[Dataset items]
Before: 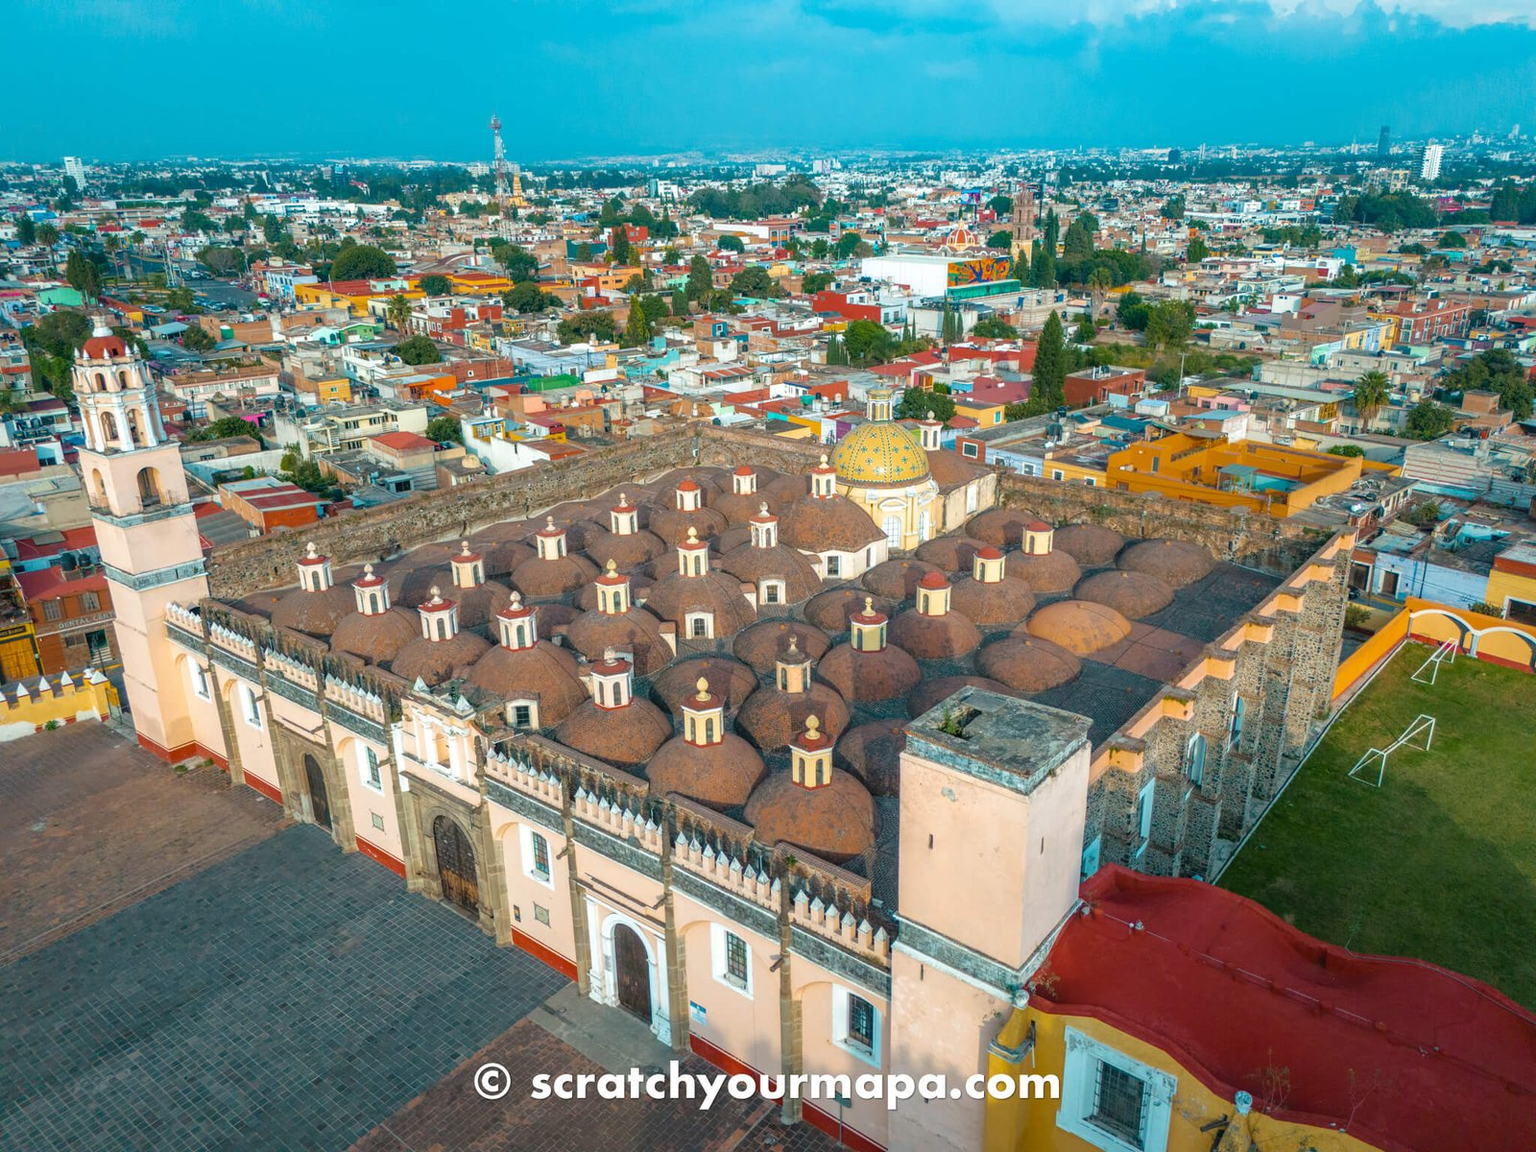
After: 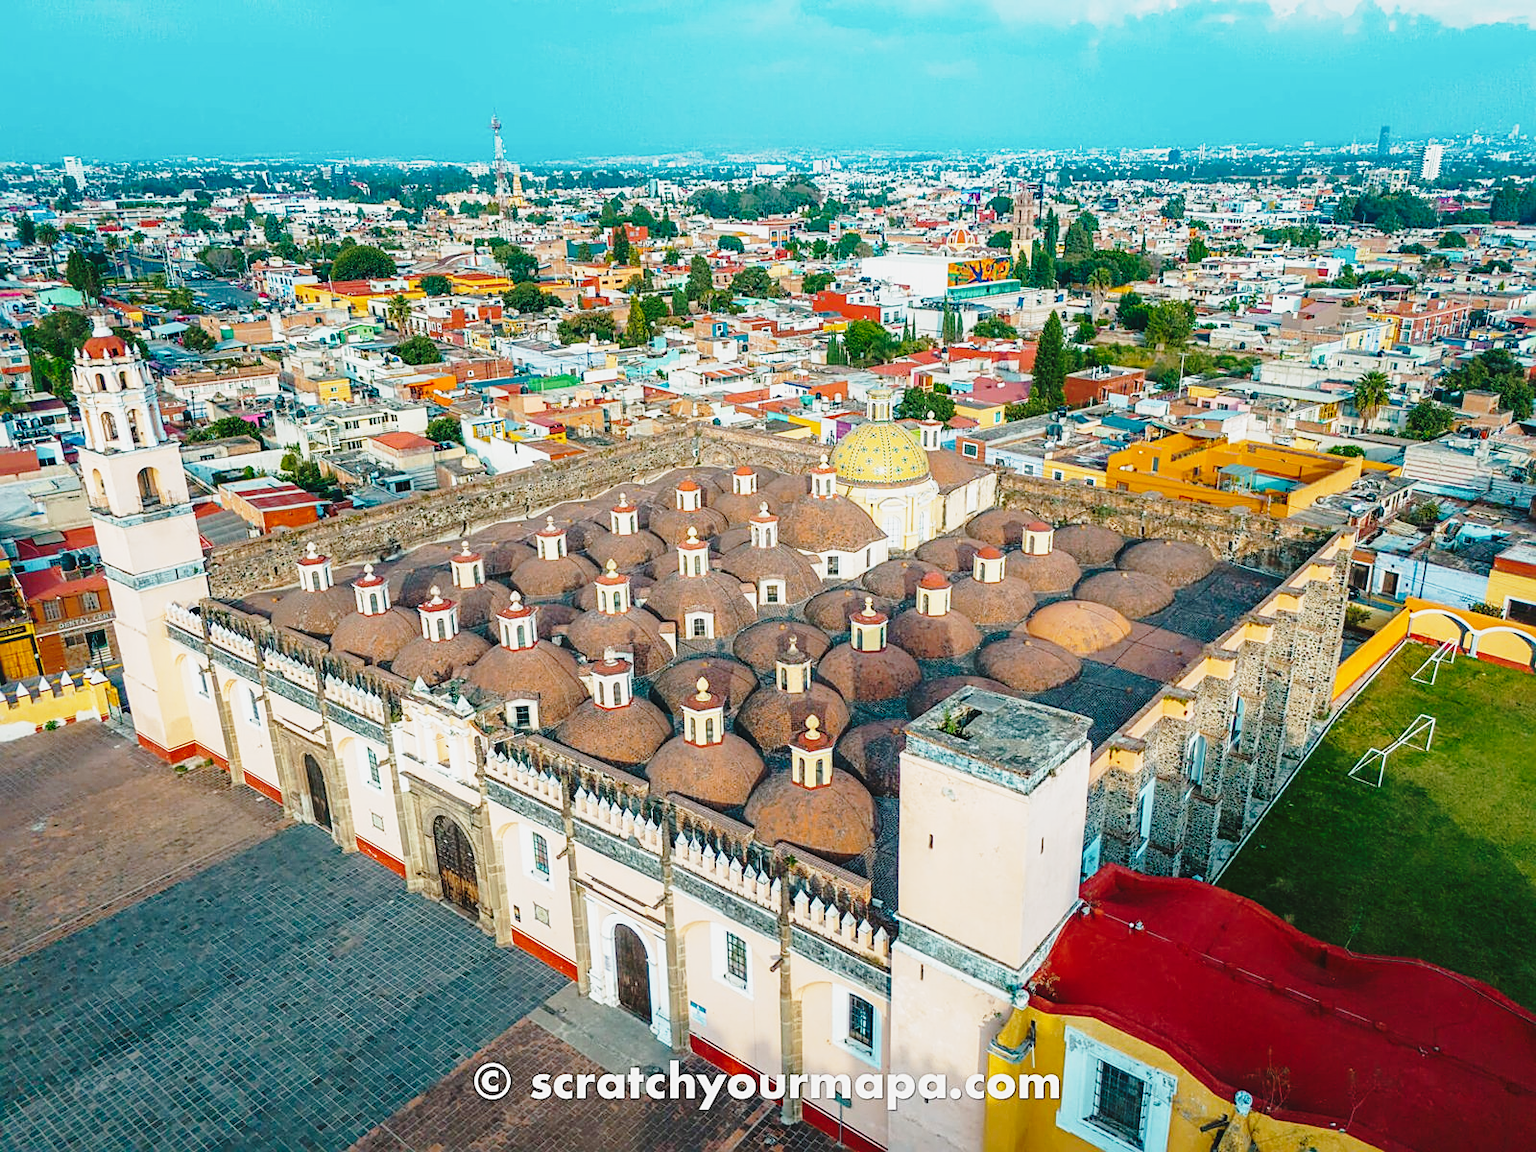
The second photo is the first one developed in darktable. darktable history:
contrast brightness saturation: contrast -0.08, brightness -0.04, saturation -0.11
sharpen: on, module defaults
base curve: curves: ch0 [(0, 0) (0.04, 0.03) (0.133, 0.232) (0.448, 0.748) (0.843, 0.968) (1, 1)], preserve colors none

Set exercise:
Reproduce the listing above line for line, without any change, and leave out the pictures.

Result of this exercise:
Before: 
After: 
The second photo is the first one developed in darktable. darktable history:
contrast brightness saturation: contrast -0.08, brightness -0.04, saturation -0.11
sharpen: on, module defaults
base curve: curves: ch0 [(0, 0) (0.04, 0.03) (0.133, 0.232) (0.448, 0.748) (0.843, 0.968) (1, 1)], preserve colors none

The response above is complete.